The one condition that remains is the legislative assembly’s approval of that spending, which makes up about a quarter of the project cost.
That will be brought forward at the winter sitting of the legislature, which begins in late February, when MLAs will be asked to vote on a supplementary appropriation bill, Stevens said.
The main element of the new infrastructure is a deep water port planned for South Polaris — an area past Iqaluit’s causeway, close to the intake area where fuel is offloaded.
The port will include a single vessel docking face, with an additional sealift barge landing, plus a laydown area for the sealift.
A second component of the project includes an overhaul of Iqaluit’s existing small craft facility at the breakwater. Crews will excavate the area to create better boat access at low-tide, install floating docks and improve parking for users.
Some of the work was outlined in a 2005 report called Strategic Plan for the Iqaluit Deepwater Port project, prepared for the City of Iqaluit.
“This proposal and work has been done over a number of decades,” Stevens said. “So we have referred to past work and used it where appropriate.”

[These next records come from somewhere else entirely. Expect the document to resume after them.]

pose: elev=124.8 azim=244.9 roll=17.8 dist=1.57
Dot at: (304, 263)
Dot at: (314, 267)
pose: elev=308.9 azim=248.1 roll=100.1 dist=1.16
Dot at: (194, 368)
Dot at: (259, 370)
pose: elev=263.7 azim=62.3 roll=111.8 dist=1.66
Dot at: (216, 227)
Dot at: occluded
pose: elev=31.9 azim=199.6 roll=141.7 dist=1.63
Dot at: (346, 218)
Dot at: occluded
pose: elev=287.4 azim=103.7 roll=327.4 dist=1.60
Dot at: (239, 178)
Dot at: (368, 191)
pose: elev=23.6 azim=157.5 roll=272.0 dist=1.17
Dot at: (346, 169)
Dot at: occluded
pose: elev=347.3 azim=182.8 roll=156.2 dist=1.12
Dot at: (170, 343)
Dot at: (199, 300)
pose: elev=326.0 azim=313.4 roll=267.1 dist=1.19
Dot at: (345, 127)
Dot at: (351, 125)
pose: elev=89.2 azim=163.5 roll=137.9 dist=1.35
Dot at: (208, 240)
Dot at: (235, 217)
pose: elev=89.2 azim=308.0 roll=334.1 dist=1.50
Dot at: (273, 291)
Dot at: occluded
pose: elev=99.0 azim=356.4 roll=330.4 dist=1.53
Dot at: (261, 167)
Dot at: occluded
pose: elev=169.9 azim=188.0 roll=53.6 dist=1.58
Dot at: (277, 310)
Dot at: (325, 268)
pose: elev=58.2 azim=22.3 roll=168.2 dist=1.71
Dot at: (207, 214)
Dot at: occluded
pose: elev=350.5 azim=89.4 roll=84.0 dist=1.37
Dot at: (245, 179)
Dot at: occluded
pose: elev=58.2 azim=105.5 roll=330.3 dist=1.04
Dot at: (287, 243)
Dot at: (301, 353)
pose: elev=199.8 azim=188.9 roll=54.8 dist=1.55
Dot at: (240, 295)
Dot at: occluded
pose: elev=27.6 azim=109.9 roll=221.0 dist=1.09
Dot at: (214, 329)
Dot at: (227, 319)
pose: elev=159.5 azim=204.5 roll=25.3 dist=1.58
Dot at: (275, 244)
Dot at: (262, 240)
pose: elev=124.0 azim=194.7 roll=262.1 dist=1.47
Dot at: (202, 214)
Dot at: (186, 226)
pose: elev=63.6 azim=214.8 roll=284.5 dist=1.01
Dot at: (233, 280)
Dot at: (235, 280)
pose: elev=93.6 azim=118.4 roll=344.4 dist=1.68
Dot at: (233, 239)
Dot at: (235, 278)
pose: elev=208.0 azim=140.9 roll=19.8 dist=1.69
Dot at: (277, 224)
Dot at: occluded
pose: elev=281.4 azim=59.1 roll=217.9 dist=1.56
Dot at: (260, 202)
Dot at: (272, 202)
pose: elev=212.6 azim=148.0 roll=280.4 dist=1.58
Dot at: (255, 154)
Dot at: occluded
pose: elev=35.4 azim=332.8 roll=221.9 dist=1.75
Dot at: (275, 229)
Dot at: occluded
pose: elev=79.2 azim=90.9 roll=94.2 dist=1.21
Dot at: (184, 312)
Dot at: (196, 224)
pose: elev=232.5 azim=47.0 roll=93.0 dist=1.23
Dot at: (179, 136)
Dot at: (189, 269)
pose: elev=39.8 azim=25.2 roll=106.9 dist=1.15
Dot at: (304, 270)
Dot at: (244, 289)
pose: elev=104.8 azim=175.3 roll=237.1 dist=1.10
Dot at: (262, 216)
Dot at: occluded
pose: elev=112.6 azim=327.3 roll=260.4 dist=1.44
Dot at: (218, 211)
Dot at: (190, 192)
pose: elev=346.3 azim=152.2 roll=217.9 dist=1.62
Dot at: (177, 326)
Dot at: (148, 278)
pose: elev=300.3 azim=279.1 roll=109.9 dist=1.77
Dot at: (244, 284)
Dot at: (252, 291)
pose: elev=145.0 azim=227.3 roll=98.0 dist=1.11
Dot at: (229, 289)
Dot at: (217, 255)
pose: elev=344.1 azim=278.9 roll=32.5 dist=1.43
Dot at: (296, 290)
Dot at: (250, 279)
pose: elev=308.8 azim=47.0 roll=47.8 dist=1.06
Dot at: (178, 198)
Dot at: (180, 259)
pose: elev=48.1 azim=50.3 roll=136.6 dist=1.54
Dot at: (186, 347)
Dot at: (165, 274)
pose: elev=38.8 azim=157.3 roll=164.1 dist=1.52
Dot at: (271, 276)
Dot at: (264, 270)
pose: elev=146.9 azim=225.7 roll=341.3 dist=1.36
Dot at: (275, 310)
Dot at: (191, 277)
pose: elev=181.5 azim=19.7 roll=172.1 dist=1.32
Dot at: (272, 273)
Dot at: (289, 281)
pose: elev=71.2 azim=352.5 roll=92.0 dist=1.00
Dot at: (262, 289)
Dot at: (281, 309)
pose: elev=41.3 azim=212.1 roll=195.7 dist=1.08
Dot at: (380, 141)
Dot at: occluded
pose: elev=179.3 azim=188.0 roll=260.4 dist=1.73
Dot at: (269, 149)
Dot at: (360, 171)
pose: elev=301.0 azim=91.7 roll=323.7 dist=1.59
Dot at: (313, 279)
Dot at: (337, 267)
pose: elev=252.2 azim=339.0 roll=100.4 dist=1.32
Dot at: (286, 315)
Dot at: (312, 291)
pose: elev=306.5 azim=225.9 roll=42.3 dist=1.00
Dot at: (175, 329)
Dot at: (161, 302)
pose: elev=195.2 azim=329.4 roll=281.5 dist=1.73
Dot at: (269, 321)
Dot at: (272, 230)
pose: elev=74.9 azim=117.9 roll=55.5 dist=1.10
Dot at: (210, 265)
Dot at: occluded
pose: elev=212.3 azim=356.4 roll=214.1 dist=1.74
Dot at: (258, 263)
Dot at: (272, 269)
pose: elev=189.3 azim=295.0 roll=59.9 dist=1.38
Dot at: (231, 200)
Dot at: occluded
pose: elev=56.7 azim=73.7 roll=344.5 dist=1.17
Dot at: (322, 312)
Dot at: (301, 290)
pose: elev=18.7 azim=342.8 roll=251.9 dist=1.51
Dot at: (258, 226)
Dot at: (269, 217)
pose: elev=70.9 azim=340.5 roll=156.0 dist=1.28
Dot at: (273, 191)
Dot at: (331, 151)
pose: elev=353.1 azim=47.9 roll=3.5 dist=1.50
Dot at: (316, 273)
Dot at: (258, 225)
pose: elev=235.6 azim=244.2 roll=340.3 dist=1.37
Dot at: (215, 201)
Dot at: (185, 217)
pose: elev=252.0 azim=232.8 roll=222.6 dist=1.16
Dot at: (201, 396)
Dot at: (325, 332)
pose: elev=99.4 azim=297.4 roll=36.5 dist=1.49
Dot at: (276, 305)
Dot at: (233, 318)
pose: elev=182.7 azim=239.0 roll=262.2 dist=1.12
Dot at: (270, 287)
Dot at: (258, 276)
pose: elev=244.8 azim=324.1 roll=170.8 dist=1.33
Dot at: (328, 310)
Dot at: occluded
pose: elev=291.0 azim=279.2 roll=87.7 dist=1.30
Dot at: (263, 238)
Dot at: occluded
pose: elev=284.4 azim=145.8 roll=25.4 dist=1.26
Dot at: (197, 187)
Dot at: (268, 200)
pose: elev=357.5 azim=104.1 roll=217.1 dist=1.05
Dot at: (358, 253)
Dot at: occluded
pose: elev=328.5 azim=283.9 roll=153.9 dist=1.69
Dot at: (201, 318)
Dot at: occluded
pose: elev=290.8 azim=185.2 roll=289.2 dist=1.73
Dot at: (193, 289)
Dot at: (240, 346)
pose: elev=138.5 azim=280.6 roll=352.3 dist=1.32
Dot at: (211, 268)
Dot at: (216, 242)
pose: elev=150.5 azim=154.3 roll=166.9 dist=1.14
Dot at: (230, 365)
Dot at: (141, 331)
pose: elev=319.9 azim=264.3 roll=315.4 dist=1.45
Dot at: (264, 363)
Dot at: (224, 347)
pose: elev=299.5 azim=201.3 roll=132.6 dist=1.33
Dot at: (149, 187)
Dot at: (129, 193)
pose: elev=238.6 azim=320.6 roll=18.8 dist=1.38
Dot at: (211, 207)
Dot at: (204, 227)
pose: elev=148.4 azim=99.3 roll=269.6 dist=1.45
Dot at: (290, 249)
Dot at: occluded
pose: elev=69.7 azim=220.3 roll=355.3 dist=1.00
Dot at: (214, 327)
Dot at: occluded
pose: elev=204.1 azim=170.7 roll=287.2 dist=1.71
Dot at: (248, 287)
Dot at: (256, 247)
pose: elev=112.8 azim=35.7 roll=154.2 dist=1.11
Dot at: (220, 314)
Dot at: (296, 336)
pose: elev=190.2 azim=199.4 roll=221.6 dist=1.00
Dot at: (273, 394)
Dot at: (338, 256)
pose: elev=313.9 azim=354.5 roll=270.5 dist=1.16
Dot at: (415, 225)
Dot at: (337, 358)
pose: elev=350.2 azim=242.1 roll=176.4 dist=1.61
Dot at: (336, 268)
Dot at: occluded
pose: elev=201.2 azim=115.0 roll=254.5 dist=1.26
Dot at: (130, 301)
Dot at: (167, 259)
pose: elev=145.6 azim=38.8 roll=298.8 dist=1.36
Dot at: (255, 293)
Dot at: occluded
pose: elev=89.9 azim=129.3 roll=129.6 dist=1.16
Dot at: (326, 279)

Once Nunavut’s portion of the port funding is approved, the project will still be subject to environmental studies and regulatory approvals.
Stevens said Iqalungmiut can expect to see community consultations held later this winter or early spring, before a final design is prepared.
“We see this taking a total of four years,” he said, adding construction should begin by the summer of 2016.
“I think the department is happy that we’ve received federal funding to move this project forward,” Stevens said.
“We see this benefiting all Nunavummiut.”